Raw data

######

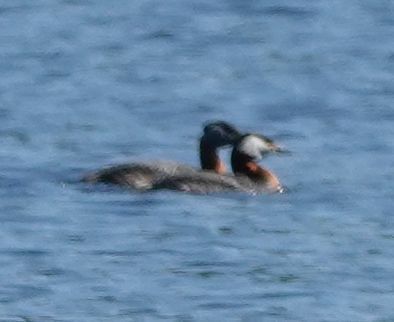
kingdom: Animalia
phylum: Chordata
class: Aves
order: Podicipediformes
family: Podicipedidae
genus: Podiceps
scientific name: Podiceps grisegena
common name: Red-necked grebe
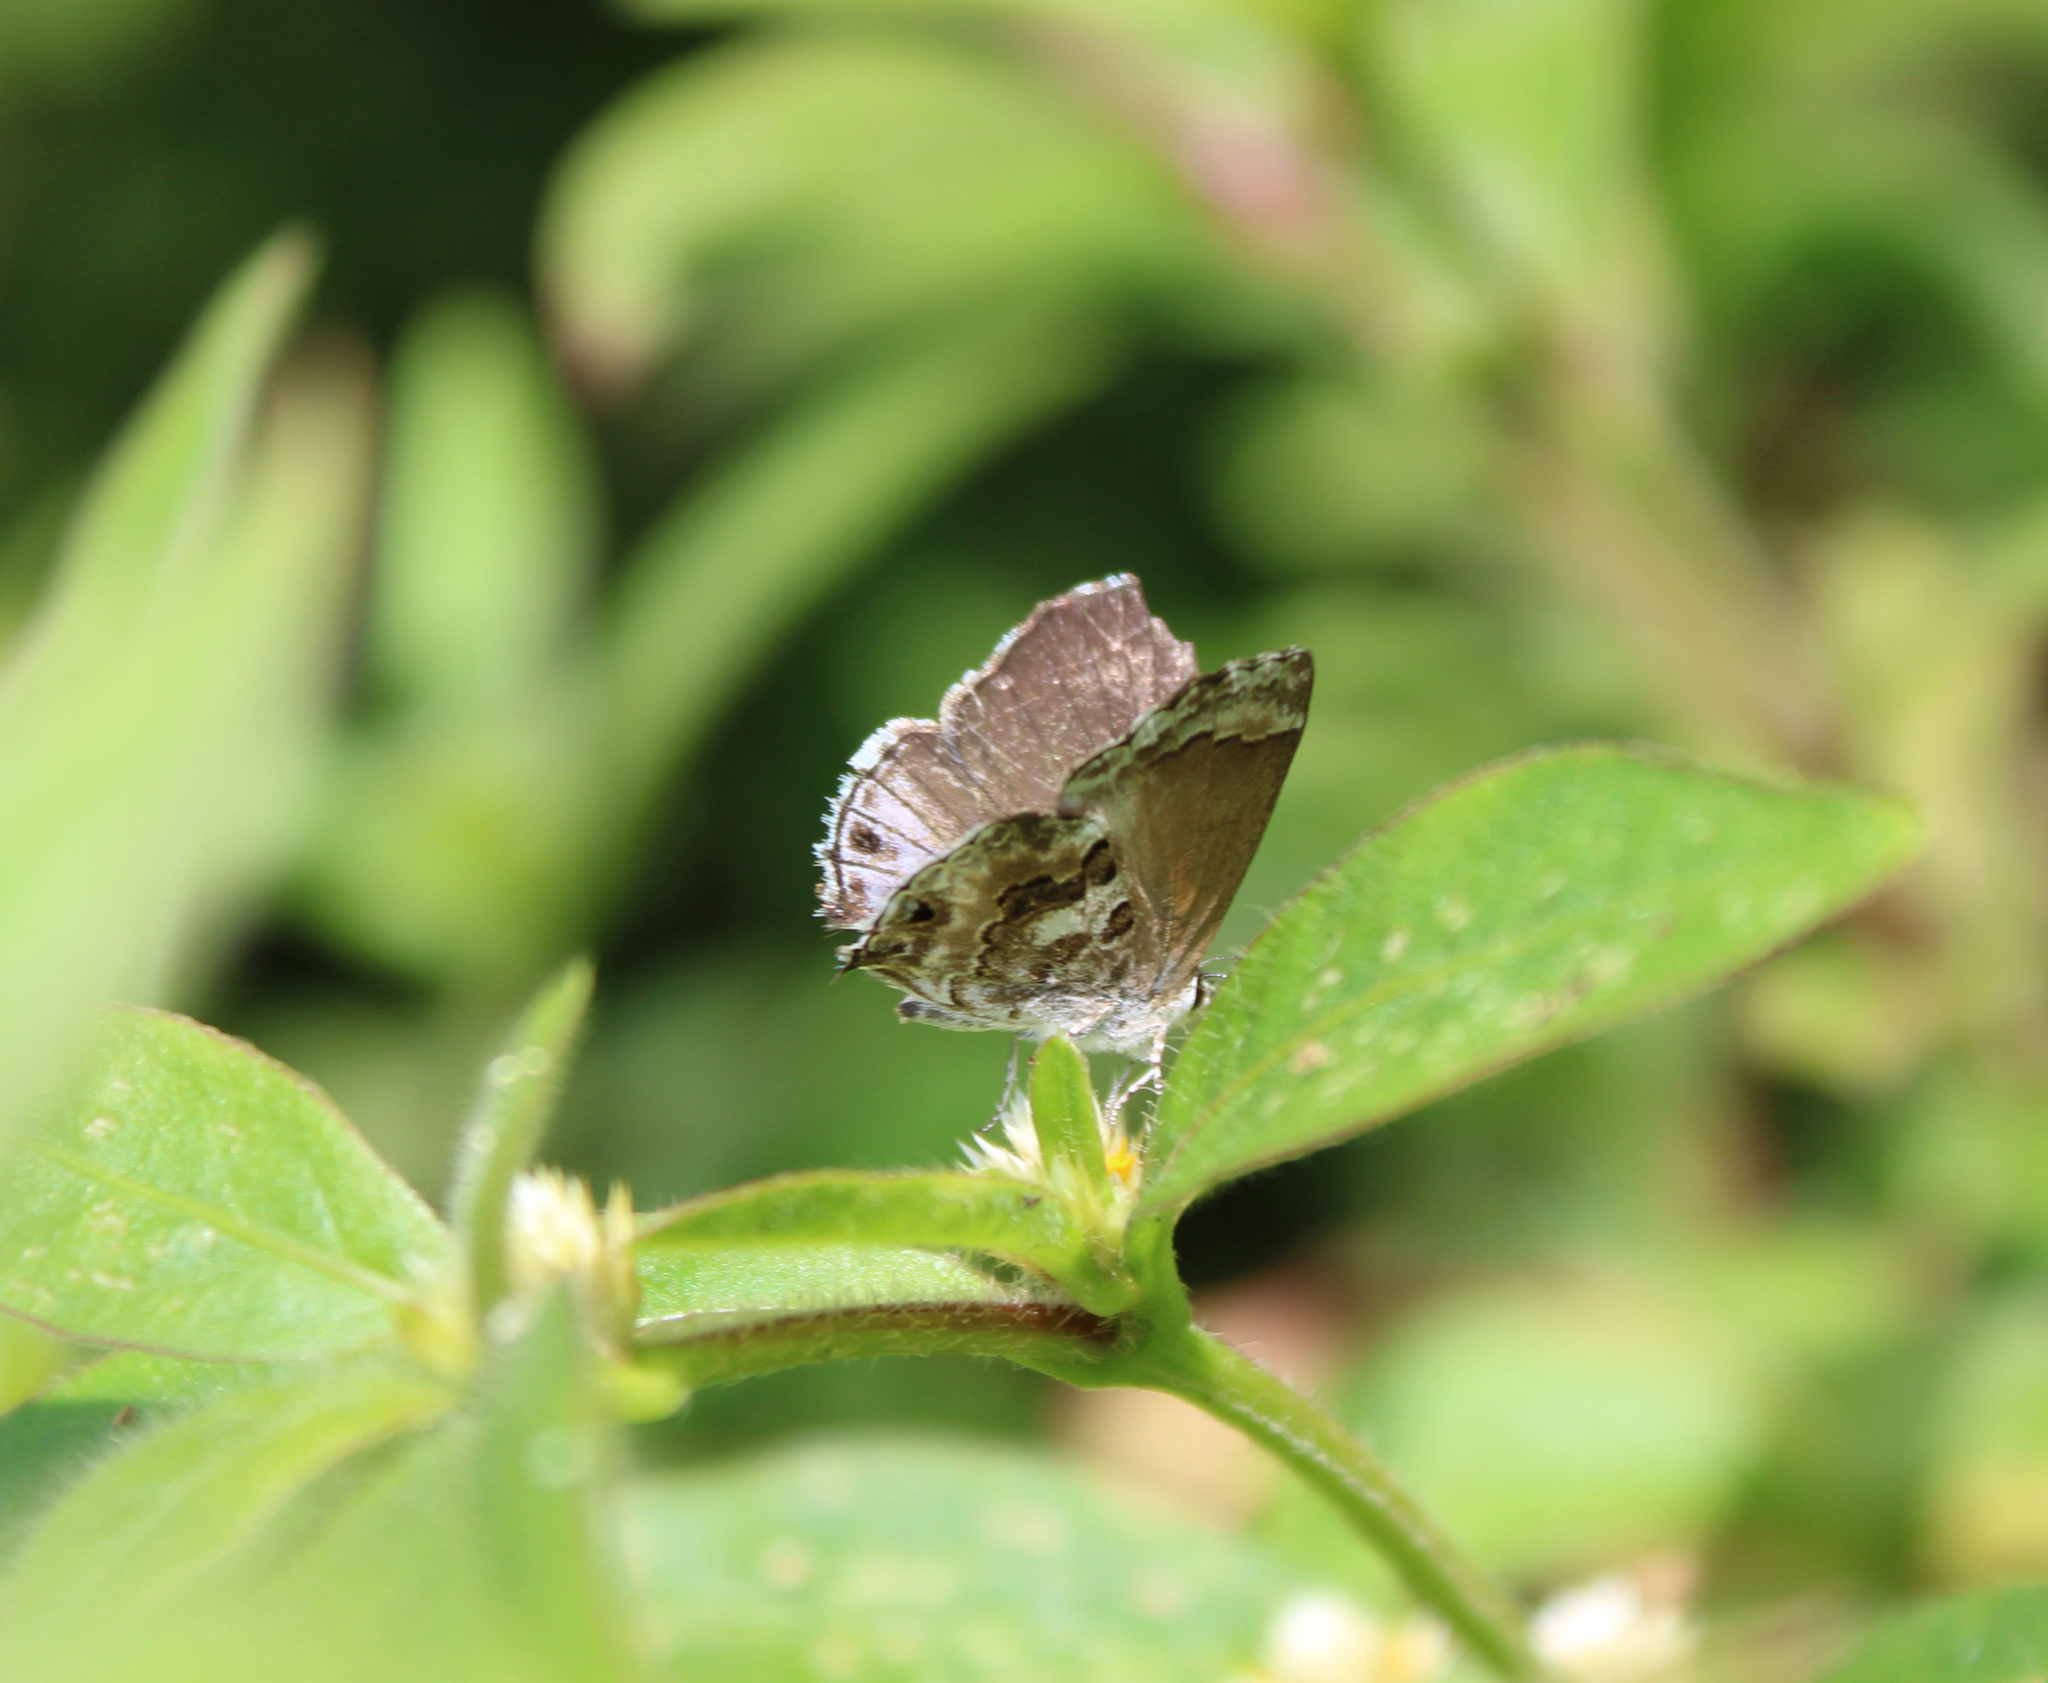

######

Problem description | Convert the data above into a JSON list of strings, with one string for each line. Leave out blank lines and the pictures.

Exercise output |
[
  "kingdom: Animalia",
  "phylum: Chordata",
  "class: Aves",
  "order: Podicipediformes",
  "family: Podicipedidae",
  "genus: Podiceps",
  "scientific name: Podiceps grisegena",
  "common name: Red-necked grebe"
]